Some of the verbiage is partisan-squid ink:
King v. Burwell… is… of profound national importance… challenges the legality of 75% of ObamaCare…. I am hopeful about the court’s decision…. ObamaCare’s central planning is unworkable and unpopular…. The court… [could deliver] a mortal blow to ObamaCare…. The Machiavellian fine-print that regulators wrote to protect their bedfellows… big insurers will be allowed to dump ObamaCare patients…. Cynics in the administration…. The administration has no plan to help…. We’ve already seen some Republican governors finesse their principles to expand Medicaid and secure extra money…. ObamaCare’s command-and-control regime will reduce families’ choices, thwart innovation and chart a path of European-style debt and rationed access to health care…. Those hurt by this administration’s reckless disregard for the rule of law. ObamaCare took these patients hostage…. The stakes couldn’t be higher. Either we will continue the march toward a harmful European-style system, or we’ll adopt real, patient-centered solutions…
Some of it is the plea, once again, for Republicans to form a rough consensus and put forward some health care proposal of their own–a thing that they have never done. Recall that even Richard Nixon’s health-care proposal’s legislative strategy involved combining centrist Democrats with about the one-third of early 1970s Republican legislators who were relatively liberal:
Republicans need to unify around a specific set of constructive, longer-term solutions, and then turn the 2016 presidential election into a referendum on two competing visions of health care. Simply opposing ObamaCare isn’t enough…. In the media’s caricature, Republicans have no ideas on health care. In reality, my colleagues have put forward many ideas. I don’t endorse every approach, but all of them are more humble than ObamaCare’s broken one-size-fits-all regime…
And some of it is simple recognition that if there turn out to be five rather than three Republican justices willing to break administrative law, the consequences are likely to be disastrous for public health:
Big insurers will be allowed to dump ObamaCare patients…. Chemotherapy turned off for perhaps 12,000 people, dialysis going dark for 10,000. The horror stories will be real…
Coupled with recognition that responsibility for the public-health disaster is likely to adhere to the Republican judges who overruled half a century of interpretive precedent, and to the Republican state governors and legislators who do not immediately do the state-level fix–that is, pass a short resolution establishing a state ObamaCare exchange and authorizing the governor discretion to delegate the operation of that exchange:
A deluge of attacks on Republicans for supposedly having caused this…. [In] the holdout states and their 37 governors, the political pressure to adopt ObamaCare will be crippling…. Most governors will fold…. If governors cave, ObamaCare is never going away…. Some… believe… winning King means winning…. I… doubt their strategy… inaction… enshrine[s] ObamaCare eternally…
Memo: Exchange Types:
State-based: California, Colorado, Connecticut, District of Columbia, Hawaii, Idaho, Kentucky, Maryland, Massachusetts, Minnesota, New York, Rhode Island, Vermont, Washington,
State-partnership: Arkansas, Delaware, Illinois, Iowa, Michigan, Nevada, New Hampshire, New Mexico, Oregon, West Virginia.

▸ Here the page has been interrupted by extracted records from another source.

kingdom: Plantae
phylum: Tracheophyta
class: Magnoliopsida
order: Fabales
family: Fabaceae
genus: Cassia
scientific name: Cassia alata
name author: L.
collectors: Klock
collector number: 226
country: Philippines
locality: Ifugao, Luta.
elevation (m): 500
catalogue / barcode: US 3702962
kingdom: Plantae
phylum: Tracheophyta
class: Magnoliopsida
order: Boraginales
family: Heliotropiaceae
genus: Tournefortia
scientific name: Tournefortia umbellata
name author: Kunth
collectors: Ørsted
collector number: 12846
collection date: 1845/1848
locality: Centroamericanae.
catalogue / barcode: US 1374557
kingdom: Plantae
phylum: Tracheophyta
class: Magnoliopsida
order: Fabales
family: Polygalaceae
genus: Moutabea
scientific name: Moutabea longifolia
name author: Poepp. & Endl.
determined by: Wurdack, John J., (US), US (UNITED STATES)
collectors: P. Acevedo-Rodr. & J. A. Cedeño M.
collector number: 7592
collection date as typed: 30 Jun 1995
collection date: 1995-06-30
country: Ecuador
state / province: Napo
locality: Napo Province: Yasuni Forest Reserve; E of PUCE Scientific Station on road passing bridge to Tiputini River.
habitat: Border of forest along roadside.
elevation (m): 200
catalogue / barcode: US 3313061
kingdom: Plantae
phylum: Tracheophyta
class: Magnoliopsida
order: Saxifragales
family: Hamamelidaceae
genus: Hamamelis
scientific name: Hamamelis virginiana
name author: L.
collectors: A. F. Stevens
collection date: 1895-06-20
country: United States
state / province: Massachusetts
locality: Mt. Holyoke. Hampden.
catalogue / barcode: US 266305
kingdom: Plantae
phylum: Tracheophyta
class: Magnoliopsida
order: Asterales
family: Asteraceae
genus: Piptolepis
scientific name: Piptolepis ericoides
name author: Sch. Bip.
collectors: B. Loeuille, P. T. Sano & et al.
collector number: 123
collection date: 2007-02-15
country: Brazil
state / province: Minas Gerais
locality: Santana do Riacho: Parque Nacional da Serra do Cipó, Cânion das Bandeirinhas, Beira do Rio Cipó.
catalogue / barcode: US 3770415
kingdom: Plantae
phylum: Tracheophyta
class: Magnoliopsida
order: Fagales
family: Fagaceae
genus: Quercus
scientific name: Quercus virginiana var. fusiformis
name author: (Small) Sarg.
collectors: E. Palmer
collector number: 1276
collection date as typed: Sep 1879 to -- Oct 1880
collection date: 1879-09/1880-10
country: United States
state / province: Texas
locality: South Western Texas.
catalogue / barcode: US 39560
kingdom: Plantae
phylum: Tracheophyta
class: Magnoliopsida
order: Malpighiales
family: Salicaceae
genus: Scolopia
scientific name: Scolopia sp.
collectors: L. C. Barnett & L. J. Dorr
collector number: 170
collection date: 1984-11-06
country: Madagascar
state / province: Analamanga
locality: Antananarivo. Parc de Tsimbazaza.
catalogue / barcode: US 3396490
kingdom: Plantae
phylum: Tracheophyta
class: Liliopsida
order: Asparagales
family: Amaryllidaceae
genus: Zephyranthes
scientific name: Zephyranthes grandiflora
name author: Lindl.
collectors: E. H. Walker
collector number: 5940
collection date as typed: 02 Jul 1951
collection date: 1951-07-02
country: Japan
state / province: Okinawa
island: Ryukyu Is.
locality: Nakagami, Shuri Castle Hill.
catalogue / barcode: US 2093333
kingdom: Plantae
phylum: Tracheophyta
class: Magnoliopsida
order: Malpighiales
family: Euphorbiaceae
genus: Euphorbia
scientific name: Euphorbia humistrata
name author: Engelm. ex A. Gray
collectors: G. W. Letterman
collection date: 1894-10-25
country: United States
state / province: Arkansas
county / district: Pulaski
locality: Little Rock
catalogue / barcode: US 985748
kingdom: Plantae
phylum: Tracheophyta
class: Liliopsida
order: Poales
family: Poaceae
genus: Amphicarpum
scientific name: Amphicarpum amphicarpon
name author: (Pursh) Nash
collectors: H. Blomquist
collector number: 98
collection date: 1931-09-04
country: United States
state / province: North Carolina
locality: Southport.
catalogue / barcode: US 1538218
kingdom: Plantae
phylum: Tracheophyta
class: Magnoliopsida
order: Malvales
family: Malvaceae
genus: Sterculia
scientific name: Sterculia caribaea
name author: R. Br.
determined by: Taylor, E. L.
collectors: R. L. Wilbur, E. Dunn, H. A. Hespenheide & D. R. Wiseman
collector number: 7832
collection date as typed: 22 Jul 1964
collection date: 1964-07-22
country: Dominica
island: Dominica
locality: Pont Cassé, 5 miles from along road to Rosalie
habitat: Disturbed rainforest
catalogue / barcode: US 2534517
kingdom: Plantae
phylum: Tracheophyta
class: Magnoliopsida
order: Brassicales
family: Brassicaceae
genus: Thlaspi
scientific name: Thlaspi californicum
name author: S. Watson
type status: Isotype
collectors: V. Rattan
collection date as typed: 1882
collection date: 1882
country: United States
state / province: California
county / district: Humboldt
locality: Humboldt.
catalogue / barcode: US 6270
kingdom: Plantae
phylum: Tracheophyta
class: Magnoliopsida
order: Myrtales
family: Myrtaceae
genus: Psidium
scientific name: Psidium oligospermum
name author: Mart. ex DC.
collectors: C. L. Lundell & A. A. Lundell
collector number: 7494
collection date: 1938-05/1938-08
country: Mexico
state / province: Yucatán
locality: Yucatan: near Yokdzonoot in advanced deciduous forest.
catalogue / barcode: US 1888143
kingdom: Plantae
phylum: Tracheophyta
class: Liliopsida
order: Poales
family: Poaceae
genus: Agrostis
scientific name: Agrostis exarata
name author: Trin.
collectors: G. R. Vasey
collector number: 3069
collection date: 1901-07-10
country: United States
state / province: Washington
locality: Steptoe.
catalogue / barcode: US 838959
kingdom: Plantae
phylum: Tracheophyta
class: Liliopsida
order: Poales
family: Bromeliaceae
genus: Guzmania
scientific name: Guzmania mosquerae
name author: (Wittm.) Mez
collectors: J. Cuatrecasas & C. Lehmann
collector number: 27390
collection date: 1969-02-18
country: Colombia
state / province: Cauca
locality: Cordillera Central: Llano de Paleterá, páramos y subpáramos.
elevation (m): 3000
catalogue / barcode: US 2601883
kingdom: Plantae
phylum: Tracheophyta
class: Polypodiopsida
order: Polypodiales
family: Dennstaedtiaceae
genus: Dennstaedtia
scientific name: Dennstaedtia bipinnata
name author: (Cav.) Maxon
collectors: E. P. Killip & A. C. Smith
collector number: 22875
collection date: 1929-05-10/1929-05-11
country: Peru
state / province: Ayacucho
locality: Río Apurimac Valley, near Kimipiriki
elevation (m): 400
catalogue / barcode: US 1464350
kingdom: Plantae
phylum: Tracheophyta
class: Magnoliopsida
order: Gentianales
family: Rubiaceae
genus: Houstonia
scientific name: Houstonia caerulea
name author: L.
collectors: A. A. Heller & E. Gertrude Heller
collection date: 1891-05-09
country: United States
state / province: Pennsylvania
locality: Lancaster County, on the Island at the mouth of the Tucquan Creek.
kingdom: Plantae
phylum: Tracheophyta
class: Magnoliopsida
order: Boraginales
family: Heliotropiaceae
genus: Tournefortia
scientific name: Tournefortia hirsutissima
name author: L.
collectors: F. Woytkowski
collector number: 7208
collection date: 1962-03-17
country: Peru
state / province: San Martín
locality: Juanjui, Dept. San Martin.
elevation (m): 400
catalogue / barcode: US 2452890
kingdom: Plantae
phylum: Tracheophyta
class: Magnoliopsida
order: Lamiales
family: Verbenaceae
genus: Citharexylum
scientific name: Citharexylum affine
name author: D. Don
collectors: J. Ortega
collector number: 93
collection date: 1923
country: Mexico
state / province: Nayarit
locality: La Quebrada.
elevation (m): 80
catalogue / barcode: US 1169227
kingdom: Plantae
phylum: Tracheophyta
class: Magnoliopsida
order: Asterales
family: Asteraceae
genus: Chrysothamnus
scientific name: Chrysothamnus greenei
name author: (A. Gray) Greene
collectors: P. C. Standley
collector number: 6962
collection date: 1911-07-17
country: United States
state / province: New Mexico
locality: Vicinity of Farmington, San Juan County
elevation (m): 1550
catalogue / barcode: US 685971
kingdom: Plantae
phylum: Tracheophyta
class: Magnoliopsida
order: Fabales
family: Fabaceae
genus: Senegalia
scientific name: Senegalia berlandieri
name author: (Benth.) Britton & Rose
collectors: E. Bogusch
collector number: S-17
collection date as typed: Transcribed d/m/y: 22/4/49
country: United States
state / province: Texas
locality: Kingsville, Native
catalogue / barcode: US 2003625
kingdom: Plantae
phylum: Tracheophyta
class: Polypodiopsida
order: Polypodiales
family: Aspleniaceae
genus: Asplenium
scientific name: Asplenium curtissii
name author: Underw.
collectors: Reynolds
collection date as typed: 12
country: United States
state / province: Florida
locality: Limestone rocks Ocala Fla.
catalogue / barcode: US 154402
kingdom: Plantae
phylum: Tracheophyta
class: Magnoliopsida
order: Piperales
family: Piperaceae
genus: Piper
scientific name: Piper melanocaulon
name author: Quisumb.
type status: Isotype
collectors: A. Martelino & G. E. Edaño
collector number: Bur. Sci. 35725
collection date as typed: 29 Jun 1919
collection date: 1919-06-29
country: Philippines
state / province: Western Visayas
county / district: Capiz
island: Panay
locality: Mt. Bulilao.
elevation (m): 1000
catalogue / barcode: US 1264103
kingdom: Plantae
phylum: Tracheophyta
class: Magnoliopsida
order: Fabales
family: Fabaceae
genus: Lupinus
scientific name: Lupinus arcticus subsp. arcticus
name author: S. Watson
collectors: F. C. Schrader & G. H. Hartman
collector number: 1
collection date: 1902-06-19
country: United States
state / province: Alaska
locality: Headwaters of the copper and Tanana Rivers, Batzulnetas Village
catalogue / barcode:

Federal: Alabama, Alaska, Arizona, Florida, Georgia, Indiana, Kansas, Louisiana, Maine, Mississippi, Montana, Nebraska, New Jersey, North Carolina, North Dakota, Ohio, Oklahoma, Pennsylvania, South Carolina, South Dakota Tennessee, Texas, Utah, Virginia, Wisconsin, Wyoming.
Memo: Medicaid Non-Expansion:
- Alabama, Alaska, Florida, Georgia, Idaho, Kansas, Louisiana, Maine, Mississippi, Missouri, Montana, Nebraska, North Carolina, Oklahoma, South Carolina, South Dakota, Tennessee, Texas, Utah, Virginia. Wyoming.
The full nullification states are thus: Alabama, Alaska, Florida, Georgia, Kansas, Louisiana, Maine, Mississippi, Missouri, Montana, Nebraska, North Carolina, Oklahoma, South Carolina, South Dakota, Tennessee, Texas, Utah, Virginia, Wyoming. The full nullification states thus have 113 million people in them compared to 206 million people in the rest of the country.